* _WHAT YOU SHOULD DO_: Print every entry below exactly, leaving out the pictures.

* _Collected data_:
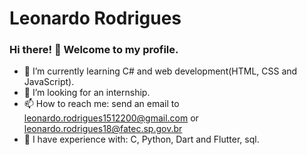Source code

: # Leonardo Rodrigues

### Hi there! 👋 Welcome to my profile.

- 📕 I’m currently learning C# and web development(HTML, CSS and JavaScript).
- 👯 I’m looking for an internship.
- 📫 How to reach me: send an email to leonardo.rodrigues1512200@gmail.com or leonardo.rodrigues18@fatec.sp.gov.br
- 👦 I have experience with: C, Python, Dart and Flutter, sql.
  
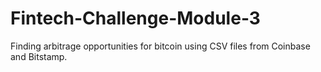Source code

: # Fintech-Challenge-Module-3
Finding arbitrage opportunities for bitcoin using CSV files from Coinbase and Bitstamp.
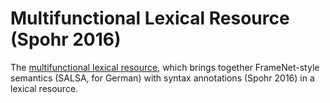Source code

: # Multifunctional Lexical Resource (Spohr 2016)

The [multifunctional lexical resource](https://searchworks.stanford.edu/view/13037803), which brings together FrameNet-style semantics (SALSA, for German) with syntax annotations (Spohr 2016) in a lexical resource.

* _RESULT_:
Source code

: # Leonardo Rodrigues

### Hi there! 👋 Welcome to my profile.

- 📕 I’m currently learning C# and web development(HTML, CSS and JavaScript).
- 👯 I’m looking for an internship.
- 📫 How to reach me: send an email to leonardo.rodrigues1512200@gmail.com or leonardo.rodrigues18@fatec.sp.gov.br
- 👦 I have experience with: C, Python, Dart and Flutter, sql.
  
Source code

: # Fintech-Challenge-Module-3
Finding arbitrage opportunities for bitcoin using CSV files from Coinbase and Bitstamp.
Source code

: # Multifunctional Lexical Resource (Spohr 2016)

The [multifunctional lexical resource](https://searchworks.stanford.edu/view/13037803), which brings together FrameNet-style semantics (SALSA, for German) with syntax annotations (Spohr 2016) in a lexical resource.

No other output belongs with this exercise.